[TASK BRIEF]:
Take the line containing "M610,442L616,472H532L530,458Z" as the first and the last line of the records below as the end, and please set down only what lies between them exactly, both ends included.

Dataset entries:
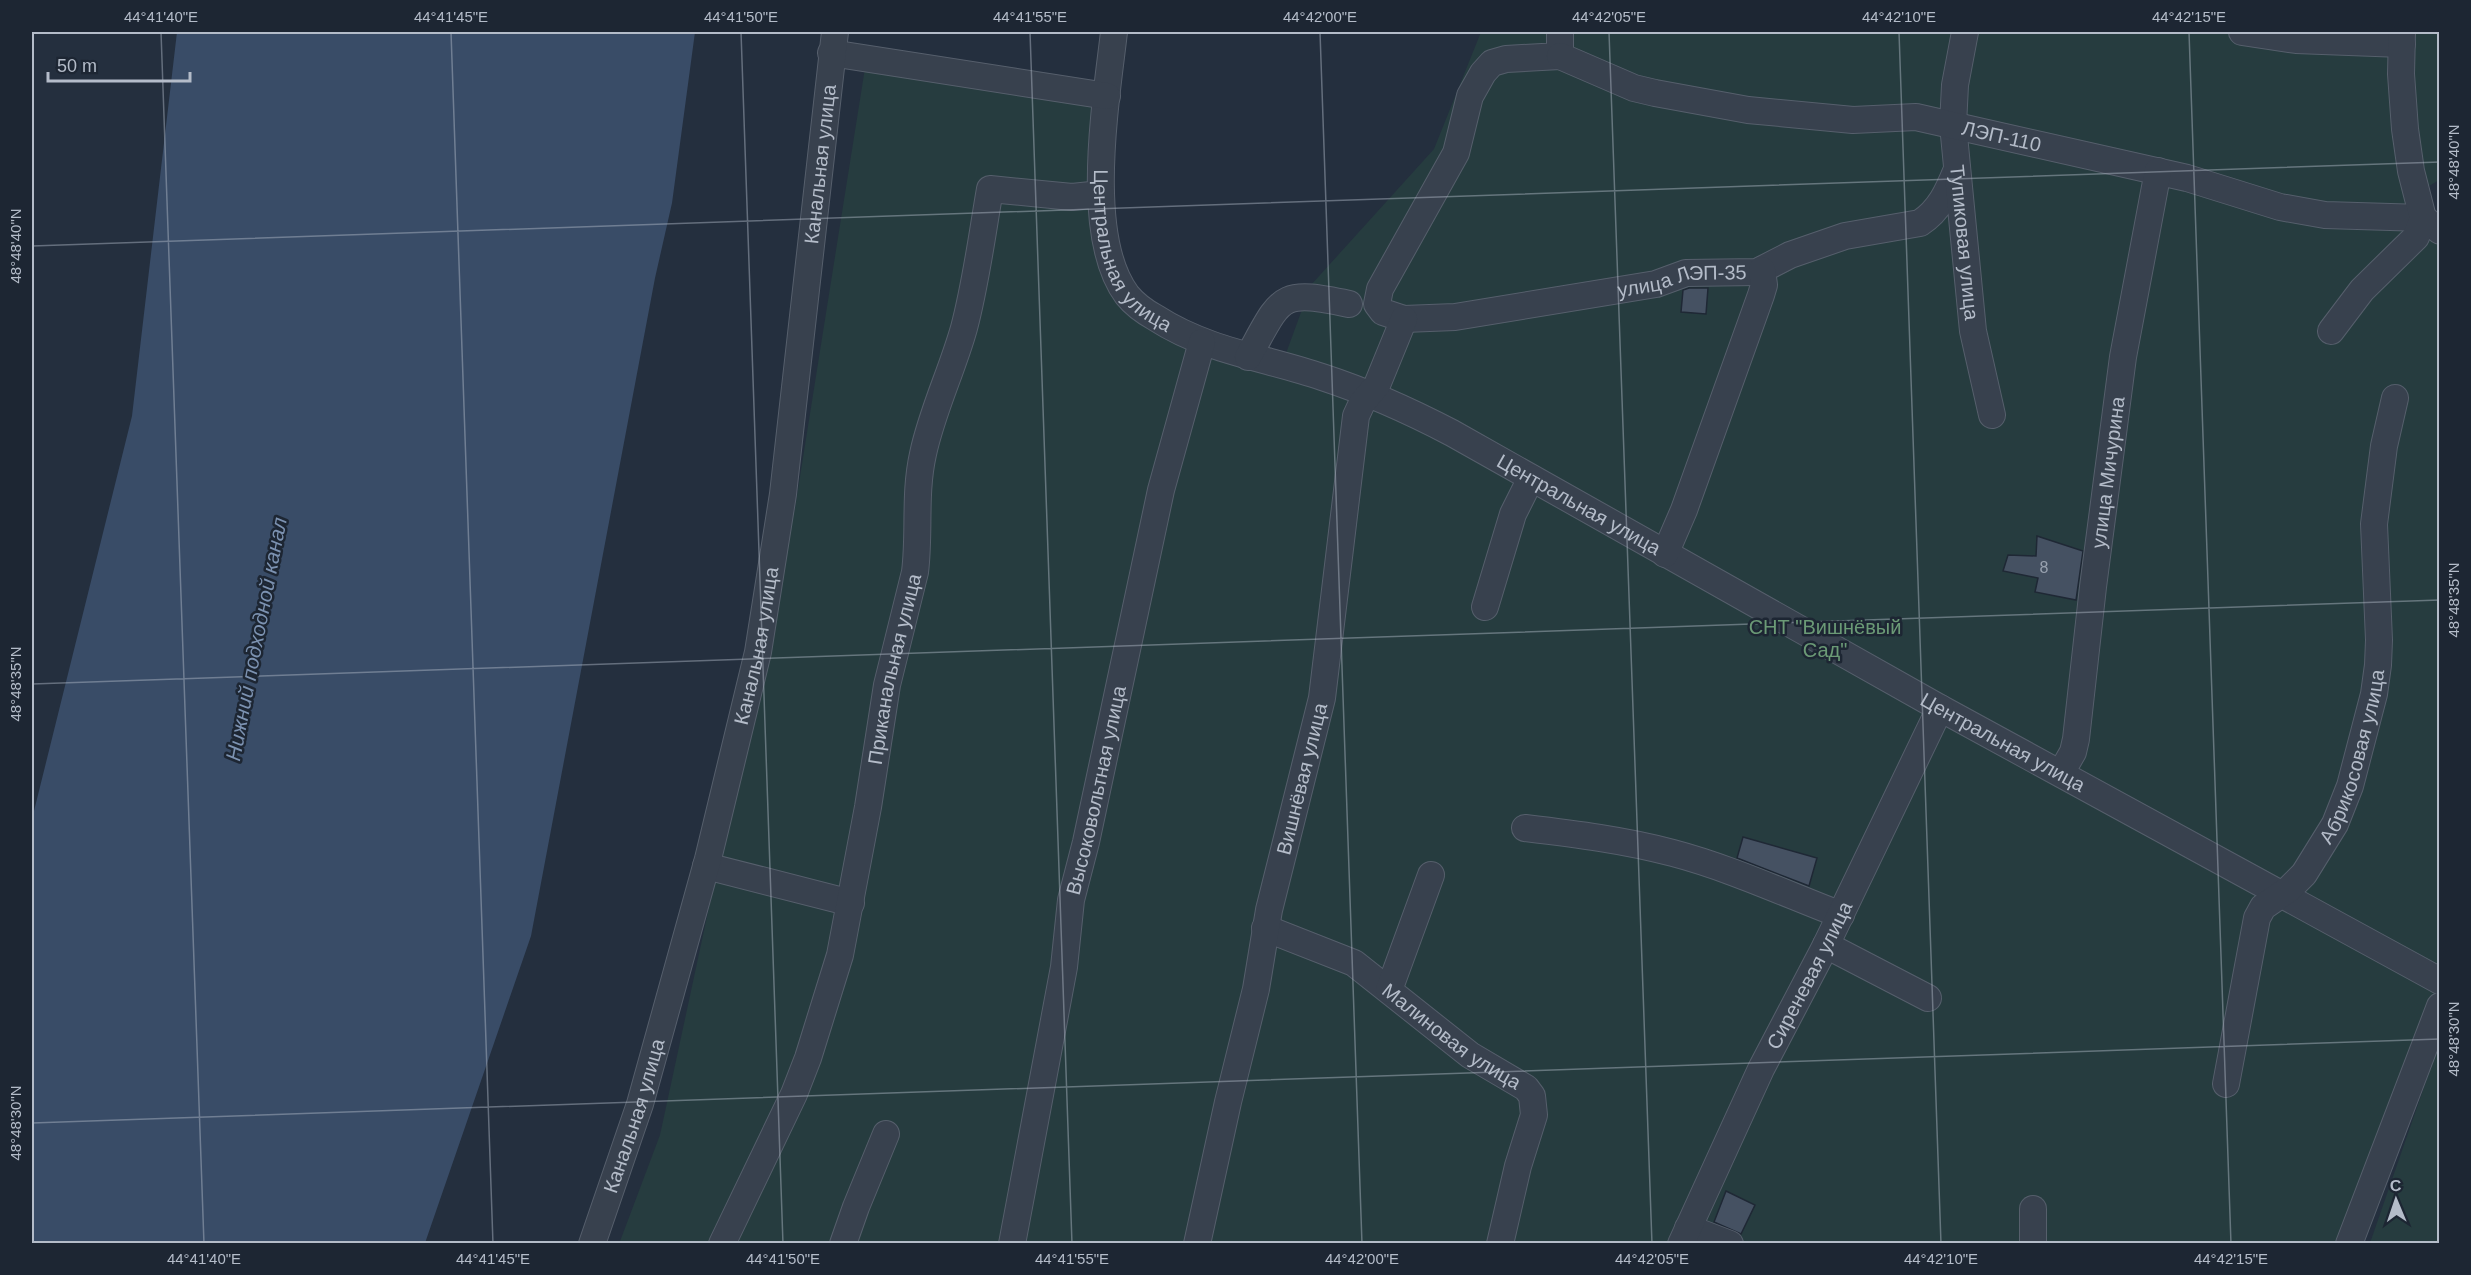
<svg xmlns="http://www.w3.org/2000/svg" width="2471" height="1275" font-family="Helvetica,sans-serif">
  <style>
    .green { fill: #263c3f }
    .water { fill: #394c67 }
    .building { fill: #455162; stroke: #1f2835; stroke-width: 1.5 }
    .lines { fill: none; stroke-linecap: round; stroke-linejoin: round }
    .minor-casing { stroke: #565f6c; stroke-width: 28 }
    .minor { stroke: #38414e; stroke-width: 26 }
    .ticks { fill: none; stroke: #b4bcc9; stroke-width: 1.5; stroke-opacity: 0.45 }
    .labels { text-anchor: middle; dominant-baseline: central; stroke-width: 5; stroke-linejoin: round; paint-order: stroke }
    .number-label { font-size: 16px; fill: #98a1af }
    .street-label { font-size: 20px; fill: #b4bcc9; stroke: #1d2633 }
    .park-label { font-size: 20px; fill: #6b9a76; stroke: #1d2633 }
    .water-label { font-size: 21px; font-style: italic; fill: #7c92b1; stroke: #1d2633 }
    .neatline { fill: none; stroke: #b4bcc9; stroke-width: 2 }
    .ticks-label { font-size: 15px; text-anchor: middle; fill: #b4bcc9 }
  </style>
  <rect width="100%" height="100%" fill="#242f3e"/>
  <path class="green" d="M1481,32H2439V180L2424,189L2440,225L2439,999L2345,1243L619,1244L660,1135L795,508L865,68L1060,92L1110,113L1105,231L1126,302L1201,355L1277,378L1311,285L1434,149Z
    M2439,1044V1243H2370Z"/>
  <path class="water" d="M177,32H695L672,203L655,278L531,936L425,1243H32V819L132,416Z"/>
  <path class="building" d="M1689,288H1708L1706,314L1681,312L1683,290Z
    M2037,536L2083,551L2076,600L2035,592L2038,578L2003,571L2008,555L2036,556Z
    M1743,837L1817,858L1809,886L1737,858Z
    M1726,1191L1755,1205L1741,1234L1714,1222Z"/>
  <g class="lines">
    <g class="minor-casing">
      <g id="minor">
        <path id="s1" d="M1114,32C1106,102 1083,236 1127,295C1135,305 1145,312 1156,318C1207,351 1266,358 1322,377C1368,392 1410,411 1452,433L1940,708L2440,981"/>
        <path id="s2" d="M1560,32V56L1506,59L1492,63L1483,73L1470,96L1456,153L1380,289L1377,304L1383,312L1404,319L1455,317L1656,284L1686,273L1757,272L1790,255L1845,236L1920,223C1940,210 1948,191 1957,169"/>
        <path id="s3" d="M1965,32L1955,85L1953,125L1973,331L1992,415"/>
        <path d="M2242,32L2296,40L2402,44"/>
        <path d="M831,53L1107,96"/>
        <path id="s4" d="M1560,56L1634,88L1655,93L1748,110L1853,120L1916,117L2187,178L2280,207L2325,215L2423,218L2440,231"/>
        <path d="M2331,331L2362,290L2416,237L2423,218L2411,171L2405,129L2401,74L2402,32"/>
        <path d="M1248,357C1282,296 1278,289 1349,304"/>
        <path d="M1665,554L1684,510L1761,295L1764,285L1762,270"/>
        <path d="M1485,607L1513,514L1531,478"/>
        <path id="s5" d="M2061,773L2073,752L2076,739L2093,587L2123,357L2158,171"/>
        <path d="M1525,828C1575,834 1624,840 1673,853C1730,868 1786,894 1841,915"/>
        <path d="M706,866L851,903"/>
        <path id="s6" d="M1265,928L1354,963L1470,1055L1526,1088L1532,1096L1534,1115L1518,1166L1500,1244"/>
        <path d="M1826,945L1928,998"/>
        <path d="M1389,990L1431,875"/>
        <path id="s7" d="M2226,1084L2257,918L2263,907L2289,889L2304,874L2335,824L2350,786L2374,694L2378,665L2379,640L2374,524L2384,446L2395,398"/>
        <path d="M1688,1228L1730,1244"/>
        <path id="s8" d="M592,1244L640,1104L708,859L758,652L783,494L835,32"/>
        <path id="s9" d="M722,1244L794,1094L808,1058L840,955L868,807L887,685L915,572C920,532 914,494 923,454C932,411 952,371 964,328C976,283 982,235 990,189L1072,197L1101,194"/>
        <path d="M843,1244L856,1207L886,1134"/>
        <path id="s10" d="M1012,1244L1064,967L1071,900L1086,842L1161,490L1202,342"/>
        <path id="s11" d="M1197,1244L1228,1102L1256,989L1269,910L1322,698L1356,416L1362,403L1377,385L1404,319"/>
        <path id="s12" d="M1681,1244L1761,1069L1826,945L1940,708"/>
        <path d="M2033,1244V1209"/>
        <path d="M2349,1244L2440,1006"/>
      </g>
    </g>
    <use href="#minor" class="minor"/>
  </g>
  <path class="ticks" d="M161,32L204,1244M451,32L493,1244M741,32L783,1244M1030,32L1072,1244M1320,32L1362,1244M1609,32L1652,1244M1899,32L1941,1244M2189,32L2231,1244M32,246L2440,162M32,684L2440,600M32,1123L2440,1039"/>
  <g class="labels">
    <g class="number-label">
      <text x="2044" y="567">8</text>
    </g>
    <g class="street-label">
      <text stroke="none"><textPath href="#s4" startOffset="453">ЛЭП-110</textPath></text>
      <text stroke="none"><textPath href="#s8" startOffset="1107">Канальная улица</textPath></text>
      <text stroke="none"><textPath href="#s3" startOffset="212">Тупиковая улица</textPath></text>
      <text stroke="none"><textPath href="#s1" startOffset="230">Центральная улица</textPath></text>
      <text stroke="none"><textPath href="#s2" startOffset="676">улица ЛЭП-35</textPath></text>
      <text stroke="none"><textPath href="#s5" startOffset="306">улица Мичурина</textPath></text>
      <text stroke="none"><textPath href="#s1" startOffset="770">Центральная улица</textPath></text>
      <text stroke="none"><textPath href="#s8" startOffset="621">Канальная улица</textPath></text>
      <text stroke="none"><textPath href="#s9" startOffset="604">Приканальная улица</textPath></text>
      <text stroke="none"><textPath href="#s1" startOffset="1256">Центральная улица</textPath></text>
      <text stroke="none"><textPath href="#s7" startOffset="363">Абрикосовая улица</textPath></text>
      <text stroke="none"><textPath href="#s11" startOffset="477">Вишнёвая улица</textPath></text>
      <text stroke="none"><textPath href="#s10" startOffset="462">Высоковольтная улица</textPath></text>
      <text stroke="none"><textPath href="#s12" startOffset="298">Сиреневая улица</textPath></text>
      <text stroke="none"><textPath href="#s6" startOffset="218">Малиновая улица</textPath></text>
      <text stroke="none"><textPath href="#s8" startOffset="135">Канальная улица</textPath></text>
    </g>
    <g class="park-label">
      <text x="1825" y="627">СНТ "Вишнёвый<tspan x="1825" dy="23">Сад"</tspan></text>
    </g>
    <g class="water-label">
      <text transform="translate(256 639) rotate(-79)">Нижний подходной канал</text>
    </g>
  </g>
  <rect width="2471" height="1275" fill="none" stroke="#1d2633" stroke-width="66"/>
  <g transform="translate(2396 1200) rotate(358)" stroke="#1d2633" stroke-width="4.5" paint-order="stroke">
  <path d="M0-4.5L10 22L0 15L-10 22Z" fill="#b4bcc9"/>
  <text y="-9" font-size="16" font-weight="bold" text-anchor="middle" fill="#b4bcc9">С</text>
  </g>
  <path d="M48 72v9h142v-9" fill="none" stroke="#b4bcc9" stroke-width="3"/>
  <text x="57" y="72" font-size="18" fill="#b4bcc9" stroke="#1d2633" stroke-width="4.5" paint-order="stroke">50 m</text>
  <rect x="33" y="33" width="2405" height="1209" class="neatline"/>
  <g class="ticks-label">
    <text x="161" y="22">44°41'40"E</text>
    <text x="451" y="22">44°41'45"E</text>
    <text x="741" y="22">44°41'50"E</text>
    <text x="1030" y="22">44°41'55"E</text>
    <text x="1320" y="22">44°42'00"E</text>
    <text x="1609" y="22">44°42'05"E</text>
    <text x="1899" y="22">44°42'10"E</text>
    <text x="2189" y="22">44°42'15"E</text>
    <text transform="translate(2454 162) rotate(-90)" y="5">48°48'40"N</text>
    <text transform="translate(16 246) rotate(-90)" y="5">48°48'40"N</text>
    <text transform="translate(2454 600) rotate(-90)" y="5">48°48'35"N</text>
    <text transform="translate(16 684) rotate(-90)" y="5">48°48'35"N</text>
    <text transform="translate(2454 1039) rotate(-90)" y="5">48°48'30"N</text>
    <text transform="translate(16 1123) rotate(-90)" y="5">48°48'30"N</text>
    <text x="204" y="1264">44°41'40"E</text>
    <text x="493" y="1264">44°41'45"E</text>
    <text x="783" y="1264">44°41'50"E</text>
    <text x="1072" y="1264">44°41'55"E</text>
    <text x="1362" y="1264">44°42'00"E</text>
    <text x="1652" y="1264">44°42'05"E</text>
    <text x="1941" y="1264">44°42'10"E</text>
    <text x="2231" y="1264">44°42'15"E</text>
  </g>
</svg>
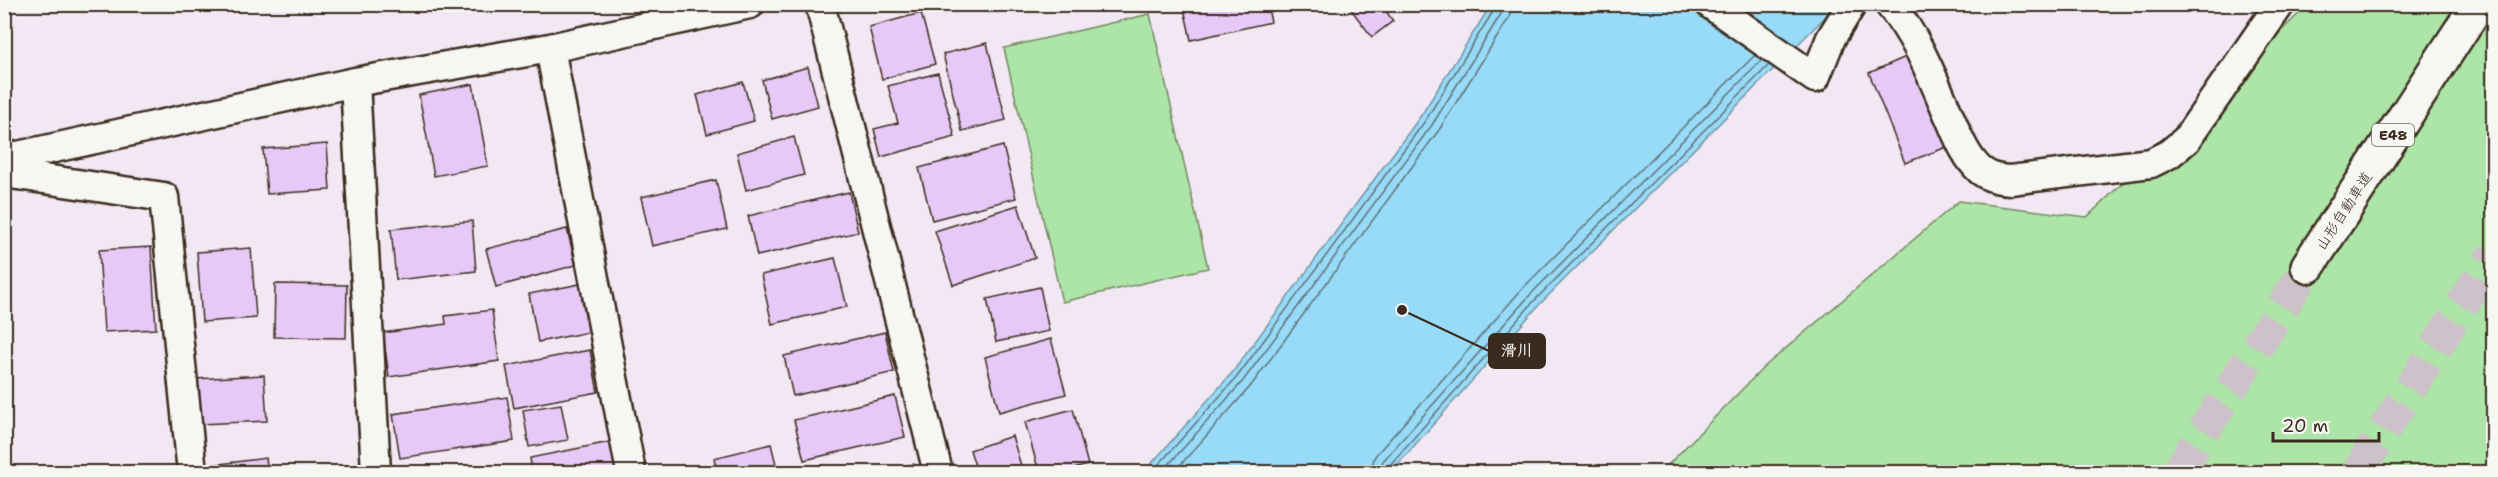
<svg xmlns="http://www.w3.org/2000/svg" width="2498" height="477" viewBox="0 0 2498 477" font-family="'Shantell Sans','Klee One',sans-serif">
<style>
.green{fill:#ade4a7;stroke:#748762;stroke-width:1.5}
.water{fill:#97dbf9;stroke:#7294a1;stroke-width:1.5}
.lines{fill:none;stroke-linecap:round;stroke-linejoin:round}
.shore{stroke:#607176;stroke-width:1.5}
.building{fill:#e7c9f7;stroke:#3b2a1e;stroke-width:1.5}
.motorway-tunnel{stroke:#cdc2c9;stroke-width:33;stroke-dasharray:33 16;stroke-linecap:butt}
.minor-casing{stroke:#3b2a1e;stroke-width:33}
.motorway-casing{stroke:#3b2a1e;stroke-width:38}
.minor{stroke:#f6f6f2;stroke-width:28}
.motorway{stroke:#f6f6f2;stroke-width:33}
.labels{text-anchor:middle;stroke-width:5;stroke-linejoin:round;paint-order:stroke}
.shield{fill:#f6f6f2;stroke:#73675e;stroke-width:1.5}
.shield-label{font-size:14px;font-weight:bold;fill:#3b2a1e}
.street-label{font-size:15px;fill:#3b2a1e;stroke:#f6f6f2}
.leader{fill:none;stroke:#3b2a1e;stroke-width:2}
.callout-dot{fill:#3b2a1e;stroke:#f6f6f2;stroke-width:2}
.callout{fill:#3b2a1e;stroke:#3b2a1e;stroke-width:2}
.callout-label{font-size:16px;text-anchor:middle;font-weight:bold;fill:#fff}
</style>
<rect width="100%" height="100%" fill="#f2e8f4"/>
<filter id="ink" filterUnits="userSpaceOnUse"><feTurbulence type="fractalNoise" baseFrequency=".0167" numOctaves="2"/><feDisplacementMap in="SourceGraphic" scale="12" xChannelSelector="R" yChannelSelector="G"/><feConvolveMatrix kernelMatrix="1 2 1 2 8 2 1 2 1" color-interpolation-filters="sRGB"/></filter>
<g filter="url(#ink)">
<!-- green -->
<path class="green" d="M2308,5H2493V472H1661L1764,367L1959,201L2087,217Z
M1150,14L1208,268L1062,302L1004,48Z"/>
<!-- water -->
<path class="water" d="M1491,5H1837L1540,304L1391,472H1144L1232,373L1420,117Z"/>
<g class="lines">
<!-- shore -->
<path class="shore" d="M1152,472L1237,377L1425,121L1494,10L1495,4
M1162,472L1243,381L1432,125L1501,14L1503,4
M1174,472L1250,387L1439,130L1509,18L1512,4
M1370,472L1375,456L1523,288L1755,55
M1379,472L1383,461L1530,295L1762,60
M1387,472L1389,466L1535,300L1769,65"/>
</g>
<!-- building -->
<path class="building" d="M1183,4H1267L1271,22L1191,40Z
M1347,4H1381L1393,21L1372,37Z
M921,13L935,64L882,79L869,27Z
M987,43L1006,120L962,131L943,54Z
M1915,53L1952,145L1905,163L1869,73Z
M808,67L818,106L772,119L762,80Z
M938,73L955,137L881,157L874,129L898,123L888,86Z
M743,82L754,121L707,134L697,95Z
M473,84L488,166L434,176L419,95Z
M794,137L804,175L746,190L737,153Z
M327,144L330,190L267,194L263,149Z
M1003,146L1016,198L932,220L919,168Z
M716,180L727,229L652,246L641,197Z
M849,192L858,232L757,256L748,216Z
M1018,205L1035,258L953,285L935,231Z
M472,221L476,271L396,280L391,229Z
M567,229L576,265L496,287L486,249Z
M151,247L156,329L104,332L99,250Z
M251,248L256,318L202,322L197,252Z
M835,258L847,307L772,324L761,275Z
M585,283L594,331L538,342L529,294Z
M275,284L347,285L346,338L274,337Z
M1040,287L1049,331L996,342L987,299Z
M492,310L499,361L389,377L383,333L446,324L445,316Z
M885,332L894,372L793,396L784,356Z
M1051,339L1066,394L999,412L985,357Z
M590,350L598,392L514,408L506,366Z
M264,375L267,421L199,424L196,379Z
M895,396L905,437L804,460L794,420Z
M507,397L514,441L400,458L393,414Z
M561,404L568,440L529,447L523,410Z
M1073,409L1088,465L1062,472H1039L1025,422Z
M1012,436L1023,472H977L970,450Z
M610,442L616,472H532L530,458Z
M771,444L778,472H717L714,458Z
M266,458L268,472H205L204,466Z
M914,464L916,472H870Z"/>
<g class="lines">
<!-- motorway-tunnel -->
<path class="motorway-tunnel" d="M2178,472L2308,266
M2358,472L2494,254"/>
<defs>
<path id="minor" d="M820,4L938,472
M1710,4L1815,78L1831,38L1852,4
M1889,4C1917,36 1933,79 1950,118C1958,136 1965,156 1980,170C1990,178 1998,179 2010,180L2151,163L2169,154L2186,140L2280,4
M550,48L631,472
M355,82L376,472
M4,159L355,82L550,48L750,4
M4,173L164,197L192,472"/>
<path id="motorway" d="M2308,266L2478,4"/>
</defs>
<!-- minor casing -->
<use href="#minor" class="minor-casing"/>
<!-- motorway casing -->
<use href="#motorway" class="motorway-casing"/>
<!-- minor -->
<use href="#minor" class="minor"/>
<!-- motorway -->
<use href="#motorway" class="motorway"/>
</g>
</g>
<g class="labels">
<!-- shield labels -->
<rect class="shield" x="2372" y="124" width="42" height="22" rx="4.5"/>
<g class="shield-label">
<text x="2393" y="140">E48</text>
</g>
<!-- street labels -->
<g class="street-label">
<text transform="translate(2344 211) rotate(-57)" y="5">山形自動車道</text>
</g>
</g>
<!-- callouts -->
<path class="leader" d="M1402 310L1489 351"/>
<circle class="callout-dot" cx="1402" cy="310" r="6"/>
<rect class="callout" x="1489" y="334" width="56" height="34" rx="6"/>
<g class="callout-label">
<text x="1517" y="356">滑川</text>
</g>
<!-- margin -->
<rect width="2498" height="477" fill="none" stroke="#f6f6f2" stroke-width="24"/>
<rect x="12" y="12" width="2474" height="453" fill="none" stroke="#3b2a1e" stroke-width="2" filter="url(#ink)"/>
<!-- scale -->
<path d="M2273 432v9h106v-9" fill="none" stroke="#3b2a1e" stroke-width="3"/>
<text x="2282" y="432" font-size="18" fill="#3b2a1e" stroke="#f6f6f2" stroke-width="4.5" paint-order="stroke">20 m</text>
</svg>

[EXERCISE ANSWER]:
M610,442L616,472H532L530,458Z
M771,444L778,472H717L714,458Z
M266,458L268,472H205L204,466Z
M914,464L916,472H870Z"/>
<g class="lines">
<!-- motorway-tunnel -->
<path class="motorway-tunnel" d="M2178,472L2308,266
M2358,472L2494,254"/>
<defs>
<path id="minor" d="M820,4L938,472
M1710,4L1815,78L1831,38L1852,4
M1889,4C1917,36 1933,79 1950,118C1958,136 1965,156 1980,170C1990,178 1998,179 2010,180L2151,163L2169,154L2186,140L2280,4
M550,48L631,472
M355,82L376,472
M4,159L355,82L550,48L750,4
M4,173L164,197L192,472"/>
<path id="motorway" d="M2308,266L2478,4"/>
</defs>
<!-- minor casing -->
<use href="#minor" class="minor-casing"/>
<!-- motorway casing -->
<use href="#motorway" class="motorway-casing"/>
<!-- minor -->
<use href="#minor" class="minor"/>
<!-- motorway -->
<use href="#motorway" class="motorway"/>
</g>
</g>
<g class="labels">
<!-- shield labels -->
<rect class="shield" x="2372" y="124" width="42" height="22" rx="4.5"/>
<g class="shield-label">
<text x="2393" y="140">E48</text>
</g>
<!-- street labels -->
<g class="street-label">
<text transform="translate(2344 211) rotate(-57)" y="5">山形自動車道</text>
</g>
</g>
<!-- callouts -->
<path class="leader" d="M1402 310L1489 351"/>
<circle class="callout-dot" cx="1402" cy="310" r="6"/>
<rect class="callout" x="1489" y="334" width="56" height="34" rx="6"/>
<g class="callout-label">
<text x="1517" y="356">滑川</text>
</g>
<!-- margin -->
<rect width="2498" height="477" fill="none" stroke="#f6f6f2" stroke-width="24"/>
<rect x="12" y="12" width="2474" height="453" fill="none" stroke="#3b2a1e" stroke-width="2" filter="url(#ink)"/>
<!-- scale -->
<path d="M2273 432v9h106v-9" fill="none" stroke="#3b2a1e" stroke-width="3"/>
<text x="2282" y="432" font-size="18" fill="#3b2a1e" stroke="#f6f6f2" stroke-width="4.5" paint-order="stroke">20 m</text>
</svg>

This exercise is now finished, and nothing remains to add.